Lorsqu'une directive politique du gouvernement provincial est publiée en juin, elle doit souvent être terminée d'ici octobre. Mais le gouvernement de la ville – le premier à recevoir la directive – prend généralement des semaines pour « étudier l’esprit du document », puis le gouvernement du comté se soumet à un processus similaire. Lorsque la directive parvient au gouvernement du canton, nous sommes déjà en septembre. De plus, le gouvernement du comté tient généralement une réunion à la mi-septembre pour discuter de la manière de mettre en œuvre la directive provinciale. En conséquence, le gouvernement du canton ne dispose que de quelques semaines pour achever ce qui est censé être une tâche de plusieurs mois.

Compte tenu de cette contrainte de temps, fabriquer des documents pour montrer les progrès à chaque étape devient une pratique incontournable. Tant qu’ils peuvent fournir les fichiers nécessaires pour chaque étape, les responsables locaux peuvent sauter plusieurs étapes du processus de mise en œuvre proprement dit.
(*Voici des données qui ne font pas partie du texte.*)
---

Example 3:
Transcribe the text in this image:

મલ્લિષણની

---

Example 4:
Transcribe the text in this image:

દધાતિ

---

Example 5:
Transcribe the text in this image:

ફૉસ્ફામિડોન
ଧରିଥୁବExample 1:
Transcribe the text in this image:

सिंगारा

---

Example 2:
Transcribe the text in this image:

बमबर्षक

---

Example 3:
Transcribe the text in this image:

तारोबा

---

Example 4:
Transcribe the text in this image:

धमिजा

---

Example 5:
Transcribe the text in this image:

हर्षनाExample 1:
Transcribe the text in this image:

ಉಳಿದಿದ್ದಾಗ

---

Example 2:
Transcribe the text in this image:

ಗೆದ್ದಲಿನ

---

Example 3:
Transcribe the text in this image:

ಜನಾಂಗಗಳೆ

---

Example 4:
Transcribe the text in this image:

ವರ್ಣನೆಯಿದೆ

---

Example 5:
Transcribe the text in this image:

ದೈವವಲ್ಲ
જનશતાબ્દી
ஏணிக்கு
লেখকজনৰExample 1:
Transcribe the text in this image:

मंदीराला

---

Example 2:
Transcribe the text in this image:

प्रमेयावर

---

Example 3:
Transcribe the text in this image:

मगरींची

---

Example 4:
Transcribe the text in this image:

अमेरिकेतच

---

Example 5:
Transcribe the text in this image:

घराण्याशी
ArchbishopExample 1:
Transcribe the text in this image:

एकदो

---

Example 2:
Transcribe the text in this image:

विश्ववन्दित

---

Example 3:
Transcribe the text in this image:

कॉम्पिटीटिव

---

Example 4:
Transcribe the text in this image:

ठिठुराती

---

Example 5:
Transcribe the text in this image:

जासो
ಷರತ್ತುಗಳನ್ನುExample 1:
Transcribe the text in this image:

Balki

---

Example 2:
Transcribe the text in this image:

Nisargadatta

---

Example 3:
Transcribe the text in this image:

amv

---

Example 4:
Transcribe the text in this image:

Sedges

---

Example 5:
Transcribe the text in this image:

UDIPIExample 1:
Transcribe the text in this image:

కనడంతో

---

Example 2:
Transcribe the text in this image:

Comment les récents appels à l’anti-formalisme affectent-ils les cadres locaux ? Un responsable local a plaisanté :

Une fois que nous recevons le document central sur l'anti-formalisme, nous avons une grande séance d'étude sur ce sujet. Lors de la rencontre, nous veillons à laisser des traces comme par exemple prendre des photos. Par la suite, nous devons rédiger un rapport sur la séance d'étude, afin d'avoir un dossier complet pour le prochain contrôle anti-formalisme.

« En effet », a conclu le cadre, « nous combattons le formalisme par le formalisme ».